**** THE RECORDS
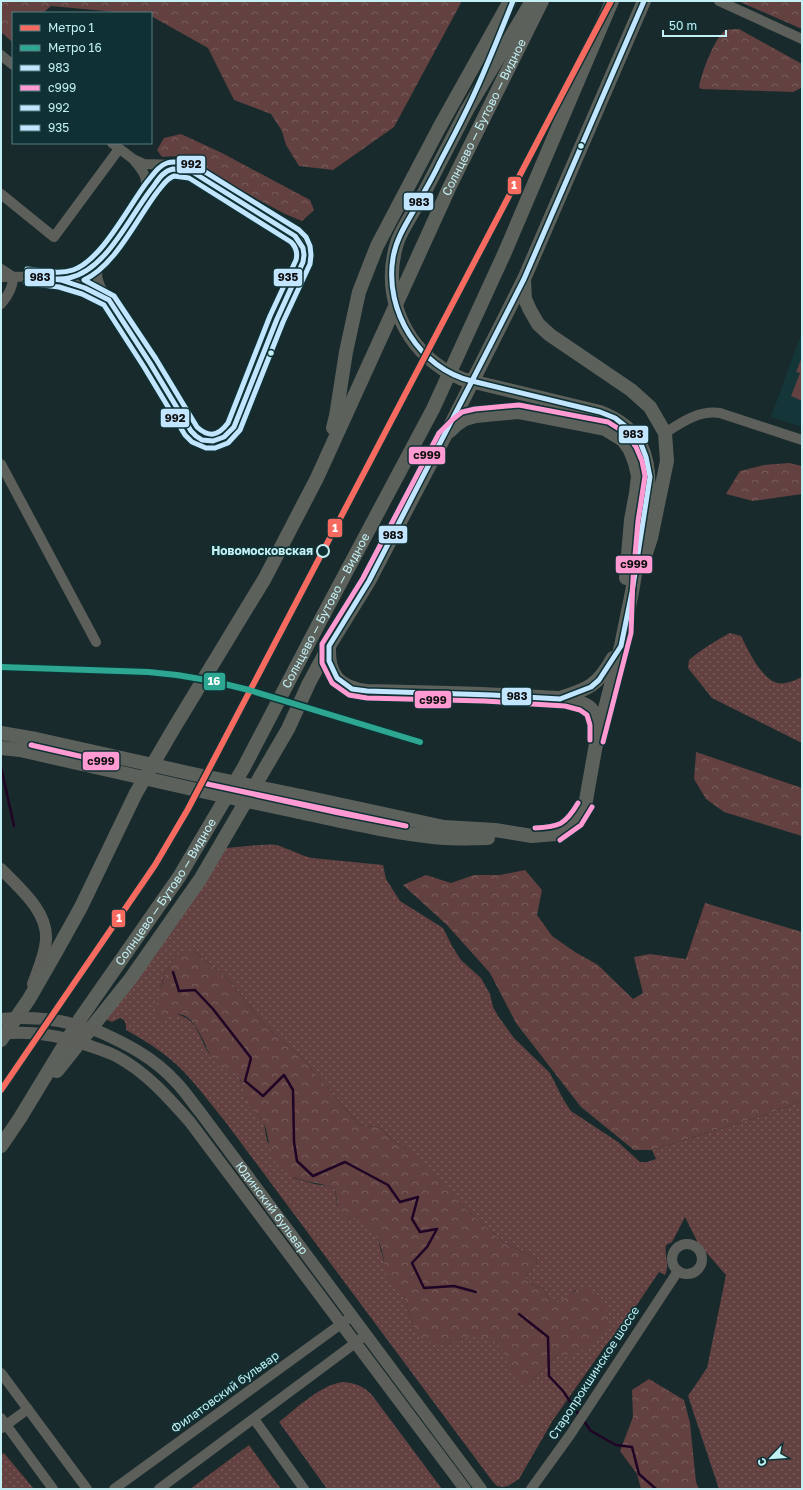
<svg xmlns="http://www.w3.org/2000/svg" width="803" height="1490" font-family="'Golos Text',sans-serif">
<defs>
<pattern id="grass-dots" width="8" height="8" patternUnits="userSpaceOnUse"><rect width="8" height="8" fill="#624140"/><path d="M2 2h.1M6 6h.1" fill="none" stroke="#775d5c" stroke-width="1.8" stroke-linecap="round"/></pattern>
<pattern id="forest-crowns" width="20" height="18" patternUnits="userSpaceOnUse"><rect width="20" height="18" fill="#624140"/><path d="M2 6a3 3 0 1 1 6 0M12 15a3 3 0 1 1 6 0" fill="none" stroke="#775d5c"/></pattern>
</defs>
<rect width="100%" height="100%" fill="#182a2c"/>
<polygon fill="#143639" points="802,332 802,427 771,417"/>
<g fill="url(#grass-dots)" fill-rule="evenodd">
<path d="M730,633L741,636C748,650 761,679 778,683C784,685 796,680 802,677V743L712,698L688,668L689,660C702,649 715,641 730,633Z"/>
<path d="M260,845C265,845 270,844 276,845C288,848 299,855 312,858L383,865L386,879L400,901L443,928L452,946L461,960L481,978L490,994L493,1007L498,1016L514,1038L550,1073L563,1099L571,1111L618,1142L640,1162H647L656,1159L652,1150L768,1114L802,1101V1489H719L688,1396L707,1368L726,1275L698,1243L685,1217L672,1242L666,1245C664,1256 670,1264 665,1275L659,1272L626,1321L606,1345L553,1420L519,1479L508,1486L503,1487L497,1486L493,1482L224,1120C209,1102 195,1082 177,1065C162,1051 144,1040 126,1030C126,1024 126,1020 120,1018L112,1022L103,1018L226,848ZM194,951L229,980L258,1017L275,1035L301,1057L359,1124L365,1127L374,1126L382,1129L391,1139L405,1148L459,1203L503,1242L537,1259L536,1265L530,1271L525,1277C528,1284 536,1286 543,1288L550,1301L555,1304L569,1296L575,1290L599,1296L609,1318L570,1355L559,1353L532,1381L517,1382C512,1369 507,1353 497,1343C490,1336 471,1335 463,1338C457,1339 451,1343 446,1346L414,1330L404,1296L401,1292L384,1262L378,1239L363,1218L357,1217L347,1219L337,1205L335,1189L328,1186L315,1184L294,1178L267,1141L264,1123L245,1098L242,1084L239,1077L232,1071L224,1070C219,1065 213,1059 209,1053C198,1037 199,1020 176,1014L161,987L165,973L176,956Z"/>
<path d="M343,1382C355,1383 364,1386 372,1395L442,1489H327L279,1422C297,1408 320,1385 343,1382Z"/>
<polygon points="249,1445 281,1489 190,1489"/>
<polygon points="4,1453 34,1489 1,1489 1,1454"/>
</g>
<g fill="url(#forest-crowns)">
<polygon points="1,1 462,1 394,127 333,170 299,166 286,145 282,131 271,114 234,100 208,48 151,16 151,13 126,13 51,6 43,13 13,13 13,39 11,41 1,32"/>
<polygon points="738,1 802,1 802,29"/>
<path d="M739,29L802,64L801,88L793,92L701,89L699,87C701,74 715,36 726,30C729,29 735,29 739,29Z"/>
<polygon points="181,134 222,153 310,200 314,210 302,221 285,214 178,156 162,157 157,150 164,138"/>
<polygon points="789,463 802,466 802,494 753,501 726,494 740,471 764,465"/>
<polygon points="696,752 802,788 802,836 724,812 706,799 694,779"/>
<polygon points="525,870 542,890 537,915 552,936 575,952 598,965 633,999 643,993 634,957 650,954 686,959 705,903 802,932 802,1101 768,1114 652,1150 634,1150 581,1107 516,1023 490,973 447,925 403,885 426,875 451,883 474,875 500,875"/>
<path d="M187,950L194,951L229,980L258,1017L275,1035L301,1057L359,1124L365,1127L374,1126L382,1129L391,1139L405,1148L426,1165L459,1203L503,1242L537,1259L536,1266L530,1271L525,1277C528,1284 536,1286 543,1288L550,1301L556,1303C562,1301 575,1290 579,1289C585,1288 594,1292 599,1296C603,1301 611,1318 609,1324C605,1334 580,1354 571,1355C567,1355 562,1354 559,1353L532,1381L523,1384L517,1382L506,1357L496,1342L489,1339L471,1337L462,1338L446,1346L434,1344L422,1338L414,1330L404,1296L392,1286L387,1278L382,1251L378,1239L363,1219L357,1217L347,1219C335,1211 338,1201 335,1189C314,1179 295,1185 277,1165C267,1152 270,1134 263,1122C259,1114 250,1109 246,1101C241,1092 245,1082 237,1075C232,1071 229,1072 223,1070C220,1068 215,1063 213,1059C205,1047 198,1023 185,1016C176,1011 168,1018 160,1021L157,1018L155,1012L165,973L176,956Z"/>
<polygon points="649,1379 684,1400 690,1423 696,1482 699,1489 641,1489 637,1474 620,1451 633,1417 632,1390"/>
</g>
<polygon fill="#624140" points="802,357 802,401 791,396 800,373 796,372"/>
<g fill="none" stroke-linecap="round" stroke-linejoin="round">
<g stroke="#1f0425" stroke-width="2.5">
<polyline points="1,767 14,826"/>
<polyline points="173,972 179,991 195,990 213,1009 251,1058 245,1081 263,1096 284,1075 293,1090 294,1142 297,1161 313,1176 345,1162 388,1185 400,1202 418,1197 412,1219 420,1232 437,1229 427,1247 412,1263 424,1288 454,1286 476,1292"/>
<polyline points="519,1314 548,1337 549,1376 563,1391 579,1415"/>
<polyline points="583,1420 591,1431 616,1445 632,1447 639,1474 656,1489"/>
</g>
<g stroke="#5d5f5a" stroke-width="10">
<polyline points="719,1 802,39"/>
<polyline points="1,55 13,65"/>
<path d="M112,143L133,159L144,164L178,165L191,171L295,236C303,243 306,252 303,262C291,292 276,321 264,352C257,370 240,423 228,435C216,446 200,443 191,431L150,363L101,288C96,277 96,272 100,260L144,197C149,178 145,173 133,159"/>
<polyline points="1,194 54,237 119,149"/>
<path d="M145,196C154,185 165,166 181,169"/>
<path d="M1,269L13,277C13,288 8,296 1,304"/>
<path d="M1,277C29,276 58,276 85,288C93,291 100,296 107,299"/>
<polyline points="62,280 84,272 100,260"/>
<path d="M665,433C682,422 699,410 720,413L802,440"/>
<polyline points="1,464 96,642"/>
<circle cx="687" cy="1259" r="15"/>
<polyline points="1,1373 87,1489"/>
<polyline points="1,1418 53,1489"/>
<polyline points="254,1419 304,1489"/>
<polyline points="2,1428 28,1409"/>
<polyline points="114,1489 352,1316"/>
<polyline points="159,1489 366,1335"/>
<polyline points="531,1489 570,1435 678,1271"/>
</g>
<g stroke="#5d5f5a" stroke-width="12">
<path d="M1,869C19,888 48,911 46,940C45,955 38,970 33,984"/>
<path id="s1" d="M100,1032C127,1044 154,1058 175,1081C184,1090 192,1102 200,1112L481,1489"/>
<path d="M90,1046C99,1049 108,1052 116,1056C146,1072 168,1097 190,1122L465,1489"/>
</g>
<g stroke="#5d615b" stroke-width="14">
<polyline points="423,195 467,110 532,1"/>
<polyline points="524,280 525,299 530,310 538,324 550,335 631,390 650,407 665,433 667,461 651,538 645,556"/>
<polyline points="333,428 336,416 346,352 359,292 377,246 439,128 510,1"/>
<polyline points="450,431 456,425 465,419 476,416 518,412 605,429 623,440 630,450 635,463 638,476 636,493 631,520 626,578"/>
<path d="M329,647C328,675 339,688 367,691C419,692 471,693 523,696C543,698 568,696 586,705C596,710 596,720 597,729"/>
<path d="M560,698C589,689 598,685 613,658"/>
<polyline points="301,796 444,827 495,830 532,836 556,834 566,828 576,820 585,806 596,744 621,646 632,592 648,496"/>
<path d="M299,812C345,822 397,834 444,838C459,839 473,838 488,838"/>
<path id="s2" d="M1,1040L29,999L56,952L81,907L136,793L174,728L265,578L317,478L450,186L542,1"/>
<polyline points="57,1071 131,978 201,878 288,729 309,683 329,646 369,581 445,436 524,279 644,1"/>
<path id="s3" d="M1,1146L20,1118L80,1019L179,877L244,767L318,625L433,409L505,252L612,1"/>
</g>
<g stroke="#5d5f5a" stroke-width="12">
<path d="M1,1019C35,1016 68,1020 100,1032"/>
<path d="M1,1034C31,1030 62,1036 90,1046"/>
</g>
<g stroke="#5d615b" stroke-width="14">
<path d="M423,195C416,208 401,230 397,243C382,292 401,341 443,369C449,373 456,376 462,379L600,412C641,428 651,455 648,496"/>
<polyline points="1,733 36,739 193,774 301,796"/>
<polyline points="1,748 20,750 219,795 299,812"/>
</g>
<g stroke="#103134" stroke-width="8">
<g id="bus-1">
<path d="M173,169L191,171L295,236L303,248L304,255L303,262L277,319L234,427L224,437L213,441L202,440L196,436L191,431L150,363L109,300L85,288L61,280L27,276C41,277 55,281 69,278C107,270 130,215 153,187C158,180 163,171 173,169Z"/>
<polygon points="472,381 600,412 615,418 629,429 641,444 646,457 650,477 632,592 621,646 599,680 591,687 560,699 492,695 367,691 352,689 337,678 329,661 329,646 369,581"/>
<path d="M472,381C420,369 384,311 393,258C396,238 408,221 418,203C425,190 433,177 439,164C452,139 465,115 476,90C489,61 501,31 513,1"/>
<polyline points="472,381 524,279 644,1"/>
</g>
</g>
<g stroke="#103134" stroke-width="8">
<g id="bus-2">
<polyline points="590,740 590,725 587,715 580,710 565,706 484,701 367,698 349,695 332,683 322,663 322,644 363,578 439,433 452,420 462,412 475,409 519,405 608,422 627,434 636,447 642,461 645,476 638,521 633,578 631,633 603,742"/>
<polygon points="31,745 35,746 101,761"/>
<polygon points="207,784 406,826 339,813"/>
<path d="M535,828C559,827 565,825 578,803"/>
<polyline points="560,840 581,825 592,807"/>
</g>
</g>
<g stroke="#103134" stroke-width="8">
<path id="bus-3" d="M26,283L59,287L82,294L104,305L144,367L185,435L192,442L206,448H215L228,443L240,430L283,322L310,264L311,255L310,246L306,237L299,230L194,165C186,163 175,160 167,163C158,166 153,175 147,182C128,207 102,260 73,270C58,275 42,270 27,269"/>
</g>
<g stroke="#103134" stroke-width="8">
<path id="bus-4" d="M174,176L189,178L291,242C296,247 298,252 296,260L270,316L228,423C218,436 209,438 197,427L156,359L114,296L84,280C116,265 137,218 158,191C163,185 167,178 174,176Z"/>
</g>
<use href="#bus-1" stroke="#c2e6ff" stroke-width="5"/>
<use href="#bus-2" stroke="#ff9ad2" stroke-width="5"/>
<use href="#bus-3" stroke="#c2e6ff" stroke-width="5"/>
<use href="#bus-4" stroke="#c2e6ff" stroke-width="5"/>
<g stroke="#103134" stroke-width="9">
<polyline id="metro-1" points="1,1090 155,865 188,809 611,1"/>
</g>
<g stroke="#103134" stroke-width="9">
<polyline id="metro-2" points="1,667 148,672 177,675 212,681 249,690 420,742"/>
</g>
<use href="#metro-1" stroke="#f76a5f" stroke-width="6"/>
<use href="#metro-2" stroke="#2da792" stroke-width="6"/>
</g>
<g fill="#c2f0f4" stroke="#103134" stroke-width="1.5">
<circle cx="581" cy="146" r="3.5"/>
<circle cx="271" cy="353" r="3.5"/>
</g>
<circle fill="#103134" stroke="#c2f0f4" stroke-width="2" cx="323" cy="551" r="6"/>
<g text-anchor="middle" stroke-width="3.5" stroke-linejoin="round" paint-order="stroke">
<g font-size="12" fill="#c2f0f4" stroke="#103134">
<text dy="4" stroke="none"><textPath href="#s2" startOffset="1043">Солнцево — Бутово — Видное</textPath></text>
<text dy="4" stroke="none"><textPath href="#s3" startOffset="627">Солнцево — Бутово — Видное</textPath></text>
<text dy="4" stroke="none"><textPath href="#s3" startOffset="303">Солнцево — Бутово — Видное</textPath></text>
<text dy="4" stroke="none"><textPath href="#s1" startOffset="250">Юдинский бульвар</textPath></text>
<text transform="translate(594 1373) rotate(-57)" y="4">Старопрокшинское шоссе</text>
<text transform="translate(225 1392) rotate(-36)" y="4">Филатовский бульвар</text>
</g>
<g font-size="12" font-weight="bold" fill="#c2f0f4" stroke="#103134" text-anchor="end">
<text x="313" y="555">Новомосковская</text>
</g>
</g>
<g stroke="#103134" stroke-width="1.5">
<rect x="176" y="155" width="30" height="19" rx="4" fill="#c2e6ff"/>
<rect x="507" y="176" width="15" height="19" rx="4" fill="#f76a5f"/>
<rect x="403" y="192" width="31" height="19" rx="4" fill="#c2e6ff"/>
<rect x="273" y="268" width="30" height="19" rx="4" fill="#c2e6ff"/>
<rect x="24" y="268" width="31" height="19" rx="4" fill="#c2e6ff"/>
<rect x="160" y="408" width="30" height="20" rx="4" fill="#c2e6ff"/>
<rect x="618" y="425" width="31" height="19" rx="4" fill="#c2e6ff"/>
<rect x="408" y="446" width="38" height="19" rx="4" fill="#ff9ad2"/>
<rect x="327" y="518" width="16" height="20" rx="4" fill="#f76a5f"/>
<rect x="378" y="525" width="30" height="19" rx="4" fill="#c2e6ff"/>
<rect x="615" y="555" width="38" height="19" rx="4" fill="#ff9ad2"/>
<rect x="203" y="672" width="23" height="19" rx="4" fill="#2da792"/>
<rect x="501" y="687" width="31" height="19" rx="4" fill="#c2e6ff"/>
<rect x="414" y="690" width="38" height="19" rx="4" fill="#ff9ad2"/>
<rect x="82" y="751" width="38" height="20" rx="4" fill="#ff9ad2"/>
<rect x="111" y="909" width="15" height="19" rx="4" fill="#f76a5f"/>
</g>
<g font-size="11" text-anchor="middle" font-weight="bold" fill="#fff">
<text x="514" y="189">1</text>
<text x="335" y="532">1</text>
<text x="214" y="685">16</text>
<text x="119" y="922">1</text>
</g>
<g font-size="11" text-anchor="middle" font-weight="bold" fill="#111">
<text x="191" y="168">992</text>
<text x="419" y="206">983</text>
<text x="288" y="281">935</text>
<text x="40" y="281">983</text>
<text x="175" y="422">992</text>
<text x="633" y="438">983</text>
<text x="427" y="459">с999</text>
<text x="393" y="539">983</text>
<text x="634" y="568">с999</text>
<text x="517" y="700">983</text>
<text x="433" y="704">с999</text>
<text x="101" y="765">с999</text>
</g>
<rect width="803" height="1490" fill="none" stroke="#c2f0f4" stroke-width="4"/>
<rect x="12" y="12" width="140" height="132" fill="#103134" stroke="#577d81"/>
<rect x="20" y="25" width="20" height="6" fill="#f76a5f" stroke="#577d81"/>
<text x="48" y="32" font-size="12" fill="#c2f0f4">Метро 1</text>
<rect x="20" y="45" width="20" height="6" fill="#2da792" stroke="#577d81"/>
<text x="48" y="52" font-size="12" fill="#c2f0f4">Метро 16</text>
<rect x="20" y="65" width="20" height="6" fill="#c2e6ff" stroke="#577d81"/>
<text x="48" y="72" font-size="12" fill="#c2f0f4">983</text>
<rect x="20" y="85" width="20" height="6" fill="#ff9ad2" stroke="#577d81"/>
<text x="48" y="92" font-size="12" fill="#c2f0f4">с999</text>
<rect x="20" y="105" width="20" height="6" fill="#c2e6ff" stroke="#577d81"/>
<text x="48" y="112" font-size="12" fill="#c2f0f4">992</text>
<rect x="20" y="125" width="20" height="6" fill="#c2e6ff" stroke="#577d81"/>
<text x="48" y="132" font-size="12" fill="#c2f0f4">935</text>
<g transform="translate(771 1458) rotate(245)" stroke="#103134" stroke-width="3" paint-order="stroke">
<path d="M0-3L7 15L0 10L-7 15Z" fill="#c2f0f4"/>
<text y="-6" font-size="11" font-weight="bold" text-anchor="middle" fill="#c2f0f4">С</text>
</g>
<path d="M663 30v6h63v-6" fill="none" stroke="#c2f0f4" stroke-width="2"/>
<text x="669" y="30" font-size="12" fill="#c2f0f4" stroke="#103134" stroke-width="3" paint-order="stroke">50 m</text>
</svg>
********
WHAT TO WORK ON:
Copy each line of the preceding data that contains the string "rotate".

REPLY TO THE TASK:
<text transform="translate(594 1373) rotate(-57)" y="4">Старопрокшинское шоссе</text>
<text transform="translate(225 1392) rotate(-36)" y="4">Филатовский бульвар</text>
<g transform="translate(771 1458) rotate(245)" stroke="#103134" stroke-width="3" paint-order="stroke">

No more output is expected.